An industry group says Vancouver home resales rose 28.7 per cent last month from a year earlier to 3,539.
The Canadian Real Estate Association also says the average unadjusted price was up 15.8 per cent to $923,000.
Even on a month-over-month basis Vancouver home prices were substantially higher, gaining 3.6 per cent. That’s more than double the nationwide price increase.
And that means the Bank of Canada’s interest rate drop likely won’t have much of an impact here.
“Four housing, the impact on markets like Vancouver and Toronto, that are already experiencing very strong demand, might be relatively muted. But for other markets that have been more negatively affected by low energy prices, including some areas of northern BC, might see a bit of a boost,” says Brendon Ogmundson, an economist with the BC Real Estate Association.
“Vancouver has demand at a 10-year high and doesn’t really need any extra boost but we might see some marginal effect.”
Ogmundson says the news is good for the rest of the country.
“Vancouver doesn’t need a whole lot of extra stimulus. This sort of action by the Bank of Canada is really more to help places like Calgary that have seen a bit of a downturn given the decline in oil prices.”
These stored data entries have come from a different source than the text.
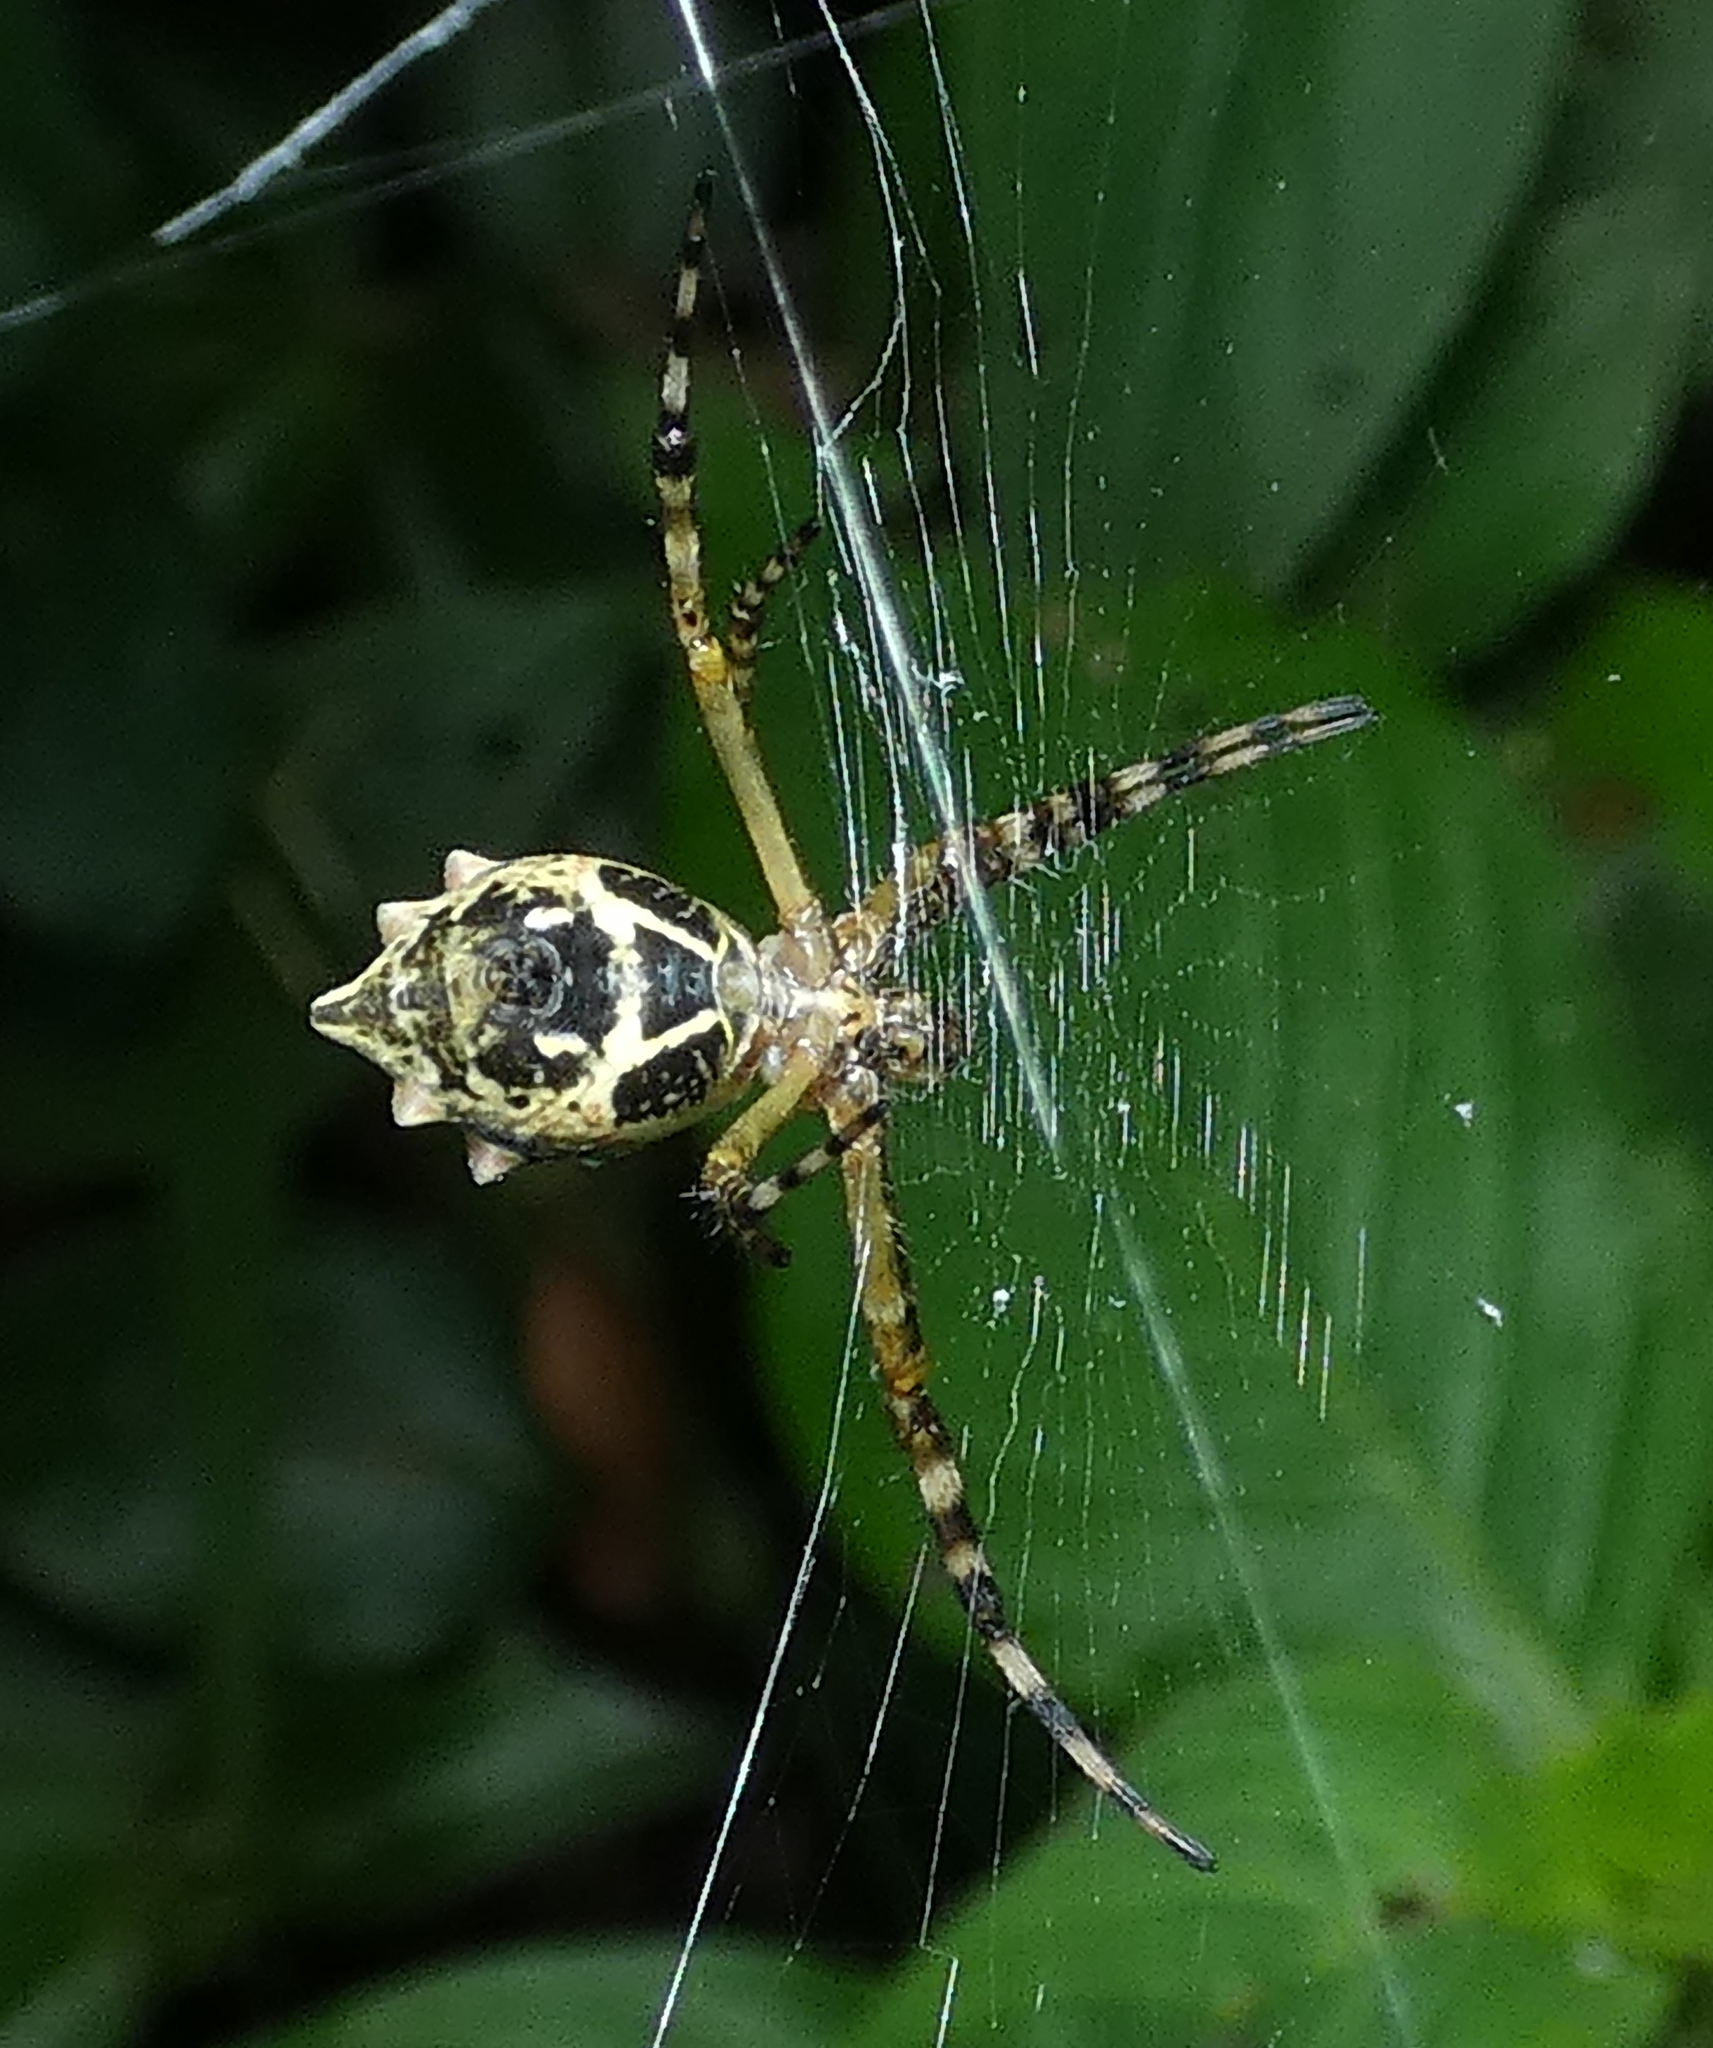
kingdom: Animalia
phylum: Arthropoda
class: Arachnida
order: Araneae
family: Araneidae
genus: Argiope
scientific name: Argiope argentata
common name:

The national average sale price rose 9.6 per cent on a year-over-year basis in June; but excluding Greater Vancouver and Greater Toronto, it increased by only 3.1 per cent.
- National home sales edged back by 0.8 per cent from May to June.
- Actual (not seasonally adjusted) activity stood 11 per cent above June 2014 levels.
- The number of newly listed homes edged down 0.2 per cent from May to June.
- The Canadian housing market remains balanced overall.
- The MLS Home Price Index (HPI) rose 5.43 per cent year-over-year in June.